What do you think of emerging market bonds, if you actually do think about them? Well, in the recent years, emerging market bonds, in other words, fixed income debt, issued by companies from developing countries, gained popularity and found a place in many investor portfolios.
This trend can be easily explained. Emerging market bonds have got the enhanced credit quality and higher yields in comparison with your national corporate bonds. However, as it always happens in the world of investments, larger returns presuppose higher risks. That’s why today we’ll try to compare risks and benefits of emerging market bonds vs. other fixed income asset types.
A bit of history
Back in the1980s, Nicholas Brady, US Treasury Secretary at the time, started a programme to help international economies restructure their debt by issuing bonds. Since that time, many countries have used this opportunity and issued ‘Brady bonds’; it has started the emerging debt market.
Day after day growing economies issued bonds using their national currencies and dollar denominations more frequently. This tendency got the name ‘emerging local market bonds’. As a result, international companies started selling their debt, boosting the corporate credit market.
Evaluate potential risks
Basically, if you’re going to invest in emerging market bonds, you can face the typical debt issues risks, such as fluctuations of issuers’ performance and their capability to pay back their obligations.
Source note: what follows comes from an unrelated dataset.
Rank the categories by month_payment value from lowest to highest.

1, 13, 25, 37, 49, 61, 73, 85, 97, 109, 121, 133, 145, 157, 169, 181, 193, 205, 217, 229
Nevertheless, you should take into account that these risks may realistically be even higher because the economic situation in developing countries can be rather volatile and unstable.
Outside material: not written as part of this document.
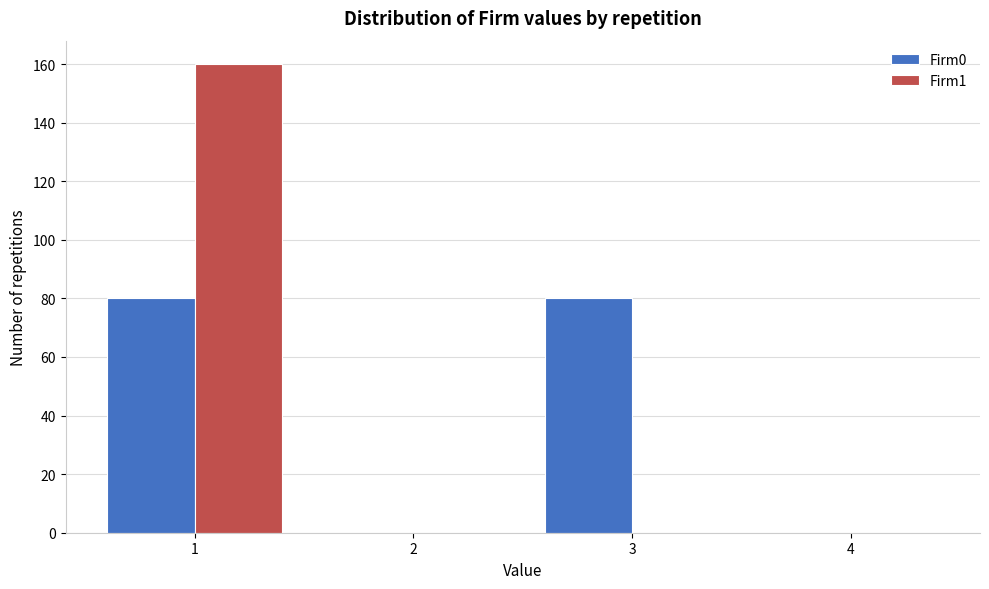

Reading left to right, transcribe this chart: for each range on the x-axis, give the height of each series' bar. The values are not printed on the chart, so give them approximately, as read against the axis.

0.5 to 1.5: Firm0=80	Firm1=160
1.5 to 2.5: Firm0=0	Firm1=0
2.5 to 3.5: Firm0=80	Firm1=0
3.5 to 4.5: Firm0=0	Firm1=0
While assessing the risks, don’t forget about cross-border threats, such as currency exchange fluctuations. If a chosen bond is issued in the local currency, you automatically become dependent on the dollar rate against the given currency. If the local currency feels strong enough, your yield will be higher; and vice versa, if the local currency is weak compared to the dollar, your return will go down.
Track the developing markets
There are several indices that help to track the performance of the developing markets and their bonds, for example, EMBI Global (the J.P. Morgan Emerging Markets Bond Index) and CEMBI (the J.P. Morgan Corporate Emerging Markets Bond Index).
The EMBI Index consolidates the debt of 25 countries, including China, Brazil, South Africa, Russia and Poland. Whereas the CEMBI concentrates on 80 bonds, issued by 50 companies worldwide.
Luckily you won’t have to assess the risks on your own. Specialised rating agencies successfully perform this task, measuring the country’s capability to execute their debt obligations. Moody’s and S&P’s ratings are considered as the most reliable. The higher the rating, the more chances the country will pay its debt.
Besides, there is a special instrument that can protect you from this risk – the credit default swap (CDS). According to the swap contract, you’ll receive the face value of the debt back in exchange for the underlying securities or their cash equivalent, in case a country or a company fails to repay its debt.
Ready to invest?
Despite all the risks and concerns, emerging market bonds can bring you much profit.
Firstly, the bonds make your investment portfolio diverse; and additionally, bonds issued in local currencies can be used as a hedging tool, if you worry about the currency risks.
Usually, investors monitor the yield of US Treasuries vs. emerging market bonds. They look for the extra yield, or the spread widening that the bonds can offer. The higher the emerging market yield compared to the Treasuries, the more profitable the investment becomes. The rapid growth of the developing economies ensures the bonds yield and enhance returns.
If you make up your mind and decide to invest in emerging market bonds, you should know that there are some limitations. In some cases, you can’t invest directly in the emerging market bonds. However, there are numerous emerging market fixed income funds you can choose from. They offer a diversified mixture of global bonds both denominated in dollars, or in local currencies. Your challenge is to choose, which variant is yours.